Iraqi politician (1930–1985)

Saadoun Ghaidan (born in Baghdad in 1930, died in 1985) is an Iraqi politician and military with the rank of Major General and was a member of the Arab Socialist Ba'ath Party, a member of the Revolutionary Command Council and held various ministerial positions in the Iraqi government, such as the Minister of Interior and Minister of Transportation.

== Career ==
He was a commander of the Tanks Brigade in the Republican Palace, who sent down his tanks and took control of the palace and the radio during the July 1968 coup.
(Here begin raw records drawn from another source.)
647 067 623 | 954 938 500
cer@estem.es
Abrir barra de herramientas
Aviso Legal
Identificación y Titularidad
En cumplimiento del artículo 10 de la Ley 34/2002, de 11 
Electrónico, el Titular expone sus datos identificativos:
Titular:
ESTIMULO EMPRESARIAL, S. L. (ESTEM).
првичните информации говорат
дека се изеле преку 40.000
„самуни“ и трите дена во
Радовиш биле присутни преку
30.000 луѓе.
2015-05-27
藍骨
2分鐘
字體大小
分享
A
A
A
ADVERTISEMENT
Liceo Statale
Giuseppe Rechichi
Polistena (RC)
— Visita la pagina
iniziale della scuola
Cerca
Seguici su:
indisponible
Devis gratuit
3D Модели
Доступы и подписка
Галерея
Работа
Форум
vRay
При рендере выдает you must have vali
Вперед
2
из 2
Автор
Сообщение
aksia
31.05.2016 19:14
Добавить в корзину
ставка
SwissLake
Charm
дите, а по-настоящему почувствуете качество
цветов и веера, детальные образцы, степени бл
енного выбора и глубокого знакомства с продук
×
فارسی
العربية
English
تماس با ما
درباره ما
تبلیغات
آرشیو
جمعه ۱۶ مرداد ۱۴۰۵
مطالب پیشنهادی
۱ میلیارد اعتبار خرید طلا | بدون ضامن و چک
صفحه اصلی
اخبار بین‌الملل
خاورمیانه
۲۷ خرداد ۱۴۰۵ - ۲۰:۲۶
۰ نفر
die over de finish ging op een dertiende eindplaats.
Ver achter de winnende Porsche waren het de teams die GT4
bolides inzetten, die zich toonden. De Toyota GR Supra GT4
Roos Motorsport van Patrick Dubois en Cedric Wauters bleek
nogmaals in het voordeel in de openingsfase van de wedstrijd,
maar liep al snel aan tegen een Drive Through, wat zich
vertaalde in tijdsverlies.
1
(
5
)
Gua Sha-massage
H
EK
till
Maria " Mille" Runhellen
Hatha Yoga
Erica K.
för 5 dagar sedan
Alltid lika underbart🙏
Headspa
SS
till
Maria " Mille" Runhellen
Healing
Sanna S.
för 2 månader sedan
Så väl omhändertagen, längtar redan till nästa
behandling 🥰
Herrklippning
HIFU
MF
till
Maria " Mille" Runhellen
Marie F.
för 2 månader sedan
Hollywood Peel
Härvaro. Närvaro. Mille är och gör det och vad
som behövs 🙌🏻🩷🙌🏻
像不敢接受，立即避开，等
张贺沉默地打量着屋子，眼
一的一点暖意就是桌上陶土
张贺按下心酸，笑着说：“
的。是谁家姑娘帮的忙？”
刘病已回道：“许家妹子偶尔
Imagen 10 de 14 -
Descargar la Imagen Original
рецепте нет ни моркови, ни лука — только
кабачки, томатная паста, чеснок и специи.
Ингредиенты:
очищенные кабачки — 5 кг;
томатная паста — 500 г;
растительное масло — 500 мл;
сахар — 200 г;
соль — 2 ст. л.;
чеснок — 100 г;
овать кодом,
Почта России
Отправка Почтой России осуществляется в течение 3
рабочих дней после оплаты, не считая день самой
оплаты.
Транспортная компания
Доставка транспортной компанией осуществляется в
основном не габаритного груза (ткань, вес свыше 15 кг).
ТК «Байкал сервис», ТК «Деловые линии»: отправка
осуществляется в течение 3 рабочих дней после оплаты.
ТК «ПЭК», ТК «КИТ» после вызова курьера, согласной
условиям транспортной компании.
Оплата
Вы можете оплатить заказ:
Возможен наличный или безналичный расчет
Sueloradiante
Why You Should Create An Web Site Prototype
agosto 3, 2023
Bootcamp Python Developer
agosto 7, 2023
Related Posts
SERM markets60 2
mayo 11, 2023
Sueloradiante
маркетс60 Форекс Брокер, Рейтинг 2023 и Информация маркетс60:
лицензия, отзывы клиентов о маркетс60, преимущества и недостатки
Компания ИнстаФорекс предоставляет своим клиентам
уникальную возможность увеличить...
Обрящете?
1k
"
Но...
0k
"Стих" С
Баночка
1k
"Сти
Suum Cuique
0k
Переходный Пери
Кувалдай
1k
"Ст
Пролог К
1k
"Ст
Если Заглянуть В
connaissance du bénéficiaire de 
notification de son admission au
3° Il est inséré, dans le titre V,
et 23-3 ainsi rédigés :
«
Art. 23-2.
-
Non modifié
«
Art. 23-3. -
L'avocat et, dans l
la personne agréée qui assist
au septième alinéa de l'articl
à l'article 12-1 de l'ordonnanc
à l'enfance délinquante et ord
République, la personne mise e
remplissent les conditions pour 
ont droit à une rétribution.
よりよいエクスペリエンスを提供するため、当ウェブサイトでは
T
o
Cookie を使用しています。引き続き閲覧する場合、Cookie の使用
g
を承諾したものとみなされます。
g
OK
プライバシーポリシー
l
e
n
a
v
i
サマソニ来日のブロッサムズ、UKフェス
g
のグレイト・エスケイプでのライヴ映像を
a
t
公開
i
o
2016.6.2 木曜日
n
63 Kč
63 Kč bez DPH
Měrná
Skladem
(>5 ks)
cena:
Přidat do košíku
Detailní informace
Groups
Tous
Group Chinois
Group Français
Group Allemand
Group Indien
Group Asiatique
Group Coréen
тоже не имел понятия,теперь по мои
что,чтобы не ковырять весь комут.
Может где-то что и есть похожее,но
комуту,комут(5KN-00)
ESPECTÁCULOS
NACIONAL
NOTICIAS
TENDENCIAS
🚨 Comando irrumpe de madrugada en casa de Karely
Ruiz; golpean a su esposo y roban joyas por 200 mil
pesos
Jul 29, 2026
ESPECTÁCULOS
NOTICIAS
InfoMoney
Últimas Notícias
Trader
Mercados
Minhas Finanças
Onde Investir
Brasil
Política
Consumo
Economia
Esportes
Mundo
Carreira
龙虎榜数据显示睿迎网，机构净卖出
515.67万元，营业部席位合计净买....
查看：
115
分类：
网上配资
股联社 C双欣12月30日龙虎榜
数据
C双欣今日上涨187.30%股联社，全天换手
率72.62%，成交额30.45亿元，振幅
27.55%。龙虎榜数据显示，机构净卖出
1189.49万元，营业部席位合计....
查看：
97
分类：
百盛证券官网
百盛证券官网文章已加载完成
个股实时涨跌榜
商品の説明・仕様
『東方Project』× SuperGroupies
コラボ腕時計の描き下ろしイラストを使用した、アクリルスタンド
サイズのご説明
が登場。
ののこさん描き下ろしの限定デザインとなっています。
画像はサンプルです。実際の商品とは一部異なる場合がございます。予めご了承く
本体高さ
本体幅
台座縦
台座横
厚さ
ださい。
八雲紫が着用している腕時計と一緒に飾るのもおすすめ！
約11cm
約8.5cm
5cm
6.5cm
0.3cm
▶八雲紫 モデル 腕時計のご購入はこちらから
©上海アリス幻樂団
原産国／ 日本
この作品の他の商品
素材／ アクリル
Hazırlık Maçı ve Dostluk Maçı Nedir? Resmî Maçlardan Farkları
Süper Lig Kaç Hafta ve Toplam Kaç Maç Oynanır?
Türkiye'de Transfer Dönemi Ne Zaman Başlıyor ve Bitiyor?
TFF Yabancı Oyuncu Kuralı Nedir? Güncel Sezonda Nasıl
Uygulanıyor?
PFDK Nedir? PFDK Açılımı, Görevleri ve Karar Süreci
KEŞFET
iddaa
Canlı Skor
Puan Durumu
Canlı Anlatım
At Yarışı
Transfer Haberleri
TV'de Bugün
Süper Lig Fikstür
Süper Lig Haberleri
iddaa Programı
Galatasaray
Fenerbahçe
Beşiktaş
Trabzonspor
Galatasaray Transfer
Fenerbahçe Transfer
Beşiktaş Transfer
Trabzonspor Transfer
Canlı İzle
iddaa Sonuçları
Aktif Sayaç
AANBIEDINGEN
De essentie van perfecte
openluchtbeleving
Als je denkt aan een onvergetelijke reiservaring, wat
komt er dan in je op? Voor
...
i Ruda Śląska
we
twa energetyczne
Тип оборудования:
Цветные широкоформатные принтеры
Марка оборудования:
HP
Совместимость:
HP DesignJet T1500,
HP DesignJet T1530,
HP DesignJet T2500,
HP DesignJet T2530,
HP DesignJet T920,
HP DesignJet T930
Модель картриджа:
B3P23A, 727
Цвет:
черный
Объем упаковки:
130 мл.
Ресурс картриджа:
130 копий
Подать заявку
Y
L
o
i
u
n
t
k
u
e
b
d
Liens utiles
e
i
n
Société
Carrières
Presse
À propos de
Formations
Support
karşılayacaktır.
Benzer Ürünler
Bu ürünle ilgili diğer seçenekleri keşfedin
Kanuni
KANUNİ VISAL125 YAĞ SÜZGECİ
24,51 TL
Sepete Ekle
He joined the Revolutionary Command Council since the July 17, 1968 revolution for his main role in it, then became vice president of the Revolutionary Command Council when Saddam Hussein assumed the position of president on July 16, 1979. He held the position of Minister of Interior from April 1970 until November 11 1974. On June 30, 1973, he was wounded during an attempt by Nadhim Kzar to overthrow the government, and the Minister of Defense, Hammad Shihab, was killed. On November 11, 1974, he held the position of Minister of Transportation, then Minister of Transport and Communications, starting in May 1978 after the merger of the two ministries. On July 16, 1979, when Saddam Hussein assumed the presidency, he held the position of Deputy Prime Minister while continuing to hold the position of Minister of Transport and Communications. He was removed from his post on 27 June 1982, and died in 1985.